On December 2, 2013, Roberts filed an application with the Federal Communications Commission to sell WZRB to Radiant Light Ministries, a subsidiary of religious broadcaster Tri-State Christian Television;[6] however, on December 11, the United States bankruptcy court gave initial approval for a plan by Roberts' creditors to instead transfer WZRB and its sister stations, WRBU in St. Louis and WAZE-LP in Evansville, Indiana, to a trust with Ion Media Networks (a creditor in Roberts' chapter 11 bankruptcy proceedings) as its beneficiary, with Roberts' attorney subsequently stating that Ion would purchase the three stations.[7][8]

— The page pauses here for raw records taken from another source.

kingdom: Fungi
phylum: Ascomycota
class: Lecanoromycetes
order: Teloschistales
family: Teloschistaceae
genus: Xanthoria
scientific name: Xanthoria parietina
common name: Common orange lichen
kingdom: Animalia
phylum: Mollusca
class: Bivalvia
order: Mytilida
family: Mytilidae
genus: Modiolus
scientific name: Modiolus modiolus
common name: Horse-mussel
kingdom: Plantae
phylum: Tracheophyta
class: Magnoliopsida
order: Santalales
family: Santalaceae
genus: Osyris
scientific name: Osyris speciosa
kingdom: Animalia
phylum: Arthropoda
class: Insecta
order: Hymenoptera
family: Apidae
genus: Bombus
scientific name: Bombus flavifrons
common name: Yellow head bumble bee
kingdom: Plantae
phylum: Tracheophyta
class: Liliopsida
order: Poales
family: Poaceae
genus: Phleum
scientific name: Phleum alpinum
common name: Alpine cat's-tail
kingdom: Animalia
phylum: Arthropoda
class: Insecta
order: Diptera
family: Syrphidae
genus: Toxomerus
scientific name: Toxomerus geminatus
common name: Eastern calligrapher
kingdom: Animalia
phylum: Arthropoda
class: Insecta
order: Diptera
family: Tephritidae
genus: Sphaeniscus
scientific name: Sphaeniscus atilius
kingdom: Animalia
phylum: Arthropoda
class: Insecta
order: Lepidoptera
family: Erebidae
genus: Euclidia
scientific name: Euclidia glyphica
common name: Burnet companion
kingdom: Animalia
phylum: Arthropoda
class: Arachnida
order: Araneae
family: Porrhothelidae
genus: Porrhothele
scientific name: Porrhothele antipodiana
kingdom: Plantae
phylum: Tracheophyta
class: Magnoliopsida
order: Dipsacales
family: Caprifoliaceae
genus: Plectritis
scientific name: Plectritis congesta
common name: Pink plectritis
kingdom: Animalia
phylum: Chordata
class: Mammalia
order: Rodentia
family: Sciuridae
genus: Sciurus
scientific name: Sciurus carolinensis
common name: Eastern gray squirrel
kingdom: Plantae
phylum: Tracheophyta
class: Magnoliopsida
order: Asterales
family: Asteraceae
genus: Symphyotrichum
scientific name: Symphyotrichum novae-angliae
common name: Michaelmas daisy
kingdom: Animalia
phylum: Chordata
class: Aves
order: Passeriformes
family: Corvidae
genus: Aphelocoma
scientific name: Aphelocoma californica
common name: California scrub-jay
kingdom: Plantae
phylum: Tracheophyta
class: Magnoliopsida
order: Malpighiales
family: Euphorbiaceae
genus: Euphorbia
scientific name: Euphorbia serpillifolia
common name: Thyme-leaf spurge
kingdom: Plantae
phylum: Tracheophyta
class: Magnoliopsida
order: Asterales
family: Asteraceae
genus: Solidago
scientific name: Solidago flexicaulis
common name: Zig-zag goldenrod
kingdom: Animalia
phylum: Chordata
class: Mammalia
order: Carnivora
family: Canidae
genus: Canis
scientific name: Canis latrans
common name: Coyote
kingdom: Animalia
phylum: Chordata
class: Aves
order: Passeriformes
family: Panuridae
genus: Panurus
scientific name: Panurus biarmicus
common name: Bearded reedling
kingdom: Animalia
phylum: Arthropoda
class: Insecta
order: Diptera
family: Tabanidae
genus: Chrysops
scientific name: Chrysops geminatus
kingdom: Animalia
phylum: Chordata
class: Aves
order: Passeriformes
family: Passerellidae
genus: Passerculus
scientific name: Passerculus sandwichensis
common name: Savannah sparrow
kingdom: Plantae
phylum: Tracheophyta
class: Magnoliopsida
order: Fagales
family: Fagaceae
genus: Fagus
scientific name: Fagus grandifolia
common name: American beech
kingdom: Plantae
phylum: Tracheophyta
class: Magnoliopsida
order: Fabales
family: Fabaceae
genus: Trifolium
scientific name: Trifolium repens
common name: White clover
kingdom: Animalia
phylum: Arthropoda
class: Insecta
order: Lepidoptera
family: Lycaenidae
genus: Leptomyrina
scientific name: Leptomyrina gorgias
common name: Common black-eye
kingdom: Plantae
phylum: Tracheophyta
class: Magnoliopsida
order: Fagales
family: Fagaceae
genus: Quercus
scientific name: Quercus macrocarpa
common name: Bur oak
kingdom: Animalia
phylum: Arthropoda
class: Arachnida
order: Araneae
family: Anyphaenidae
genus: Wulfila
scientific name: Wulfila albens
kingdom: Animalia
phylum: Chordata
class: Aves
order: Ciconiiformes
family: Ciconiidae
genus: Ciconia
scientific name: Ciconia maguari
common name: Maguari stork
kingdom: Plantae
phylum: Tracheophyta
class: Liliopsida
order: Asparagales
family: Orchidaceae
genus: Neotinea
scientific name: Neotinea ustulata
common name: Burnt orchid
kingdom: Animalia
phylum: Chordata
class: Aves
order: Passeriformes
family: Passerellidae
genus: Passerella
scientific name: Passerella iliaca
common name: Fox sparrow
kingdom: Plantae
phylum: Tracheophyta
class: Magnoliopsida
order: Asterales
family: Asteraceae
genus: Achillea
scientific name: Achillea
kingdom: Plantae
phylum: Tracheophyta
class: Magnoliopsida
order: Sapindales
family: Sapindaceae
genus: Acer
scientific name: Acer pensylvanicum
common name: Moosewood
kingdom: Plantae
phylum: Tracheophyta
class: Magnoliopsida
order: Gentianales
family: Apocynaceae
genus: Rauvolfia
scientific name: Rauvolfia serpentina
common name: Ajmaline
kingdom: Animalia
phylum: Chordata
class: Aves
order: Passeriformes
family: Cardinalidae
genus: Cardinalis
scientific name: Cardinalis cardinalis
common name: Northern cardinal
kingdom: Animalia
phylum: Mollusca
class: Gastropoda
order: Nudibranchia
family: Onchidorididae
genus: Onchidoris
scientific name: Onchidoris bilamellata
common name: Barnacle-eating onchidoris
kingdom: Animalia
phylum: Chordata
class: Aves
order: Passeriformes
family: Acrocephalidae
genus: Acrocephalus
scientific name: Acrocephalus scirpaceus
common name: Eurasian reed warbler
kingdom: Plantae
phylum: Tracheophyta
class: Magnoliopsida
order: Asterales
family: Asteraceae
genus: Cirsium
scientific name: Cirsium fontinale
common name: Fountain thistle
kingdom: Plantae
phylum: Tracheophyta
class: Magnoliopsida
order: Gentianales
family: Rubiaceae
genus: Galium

On February 10, 2014, WZRB became an Ion Television owned-and-operated station, carry the network's programming for the majority of its broadcast day, resulting in the removal of WZRB's syndicated programming inventory in the process. For the first month of its tenure as an Ion O&O, CW programming – including primetime shows – continued to air on the station as a secondary affiliation, pre-empting one hour of Ion's daytime lineup and the first two hours of its primetime schedule (although the Vortexx children's block on Saturday mornings, was aired one hour earlier than the network's recommended timeslot nationwide, at 6:00 a.m. in order to accommodate Ion programming that started at 11:00 a.m.). This was a departure from the standard Ion O&O programming structure (in which stations carry only Ion programming with limited to no local content and no acquired programming outside of that offered by the network); as a result, it marked the first time since 2008, the end of a two-year period in which Ion Media Networks ran MyNetworkTV programming on select i/Ion owned-and-operated stations, that the company had carried another network's programming on its stations. This arrangement proved to be only temporary, as existing MyNetworkTV affiliate WKTC took the CW affiliation on March 17, 2014, resulting in WZRB beginning to carry the entire Ion Television schedule. On January 29, 2015, Cedar Creek Broadcasting (a company controlled by Brian Brady, who also owns several other broadcasting companies such as Northwest Broadcasting) agreed to purchase WZRB and WRBU from the trust for $6 million; following the deal's completion, Ion will provide services to the stations, which will remain Ion affiliates.[9]